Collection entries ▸

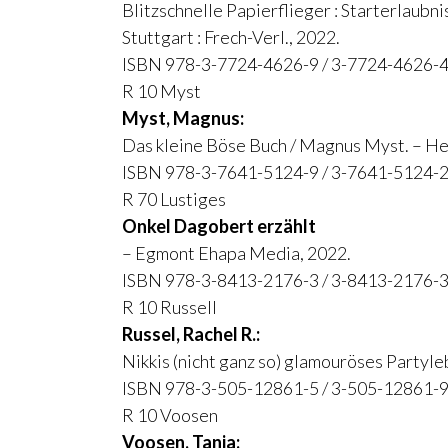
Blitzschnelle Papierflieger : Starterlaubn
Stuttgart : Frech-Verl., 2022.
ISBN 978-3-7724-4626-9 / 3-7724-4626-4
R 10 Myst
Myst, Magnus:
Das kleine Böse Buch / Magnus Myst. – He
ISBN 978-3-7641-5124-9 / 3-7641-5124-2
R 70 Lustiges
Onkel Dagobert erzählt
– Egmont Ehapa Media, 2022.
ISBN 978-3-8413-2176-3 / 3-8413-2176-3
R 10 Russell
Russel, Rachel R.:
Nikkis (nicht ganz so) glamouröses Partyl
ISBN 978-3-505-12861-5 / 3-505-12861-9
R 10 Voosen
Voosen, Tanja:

---

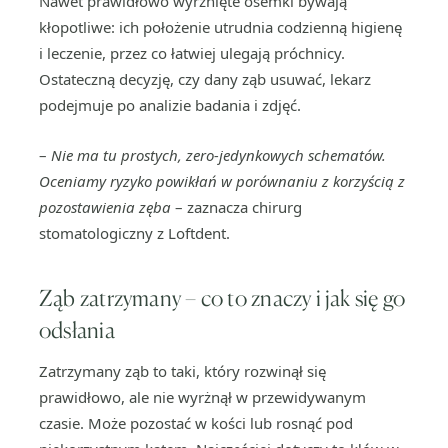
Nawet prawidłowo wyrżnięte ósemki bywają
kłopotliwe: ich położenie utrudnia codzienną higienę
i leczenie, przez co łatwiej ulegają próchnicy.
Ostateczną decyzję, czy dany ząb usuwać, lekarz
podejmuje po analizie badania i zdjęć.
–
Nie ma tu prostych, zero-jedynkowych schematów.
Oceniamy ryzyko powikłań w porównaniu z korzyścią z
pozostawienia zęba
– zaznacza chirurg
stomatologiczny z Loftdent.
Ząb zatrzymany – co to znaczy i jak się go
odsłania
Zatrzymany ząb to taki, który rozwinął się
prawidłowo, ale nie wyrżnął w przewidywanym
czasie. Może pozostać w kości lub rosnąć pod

---

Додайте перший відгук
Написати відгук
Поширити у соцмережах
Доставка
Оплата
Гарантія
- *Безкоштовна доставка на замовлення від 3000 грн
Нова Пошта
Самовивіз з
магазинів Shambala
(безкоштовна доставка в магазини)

Problem details ▸
From the entries above, return exactly the line containing "pozostawienia zęba", the line containing "czasie. Może pozostać w kości lub rosnąć pod", and all lines between, and nothing else.

Solution below ▸
pozostawienia zęba
– zaznacza chirurg
stomatologiczny z Loftdent.
Ząb zatrzymany – co to znaczy i jak się go
odsłania
Zatrzymany ząb to taki, który rozwinął się
prawidłowo, ale nie wyrżnął w przewidywanym
czasie. Może pozostać w kości lub rosnąć pod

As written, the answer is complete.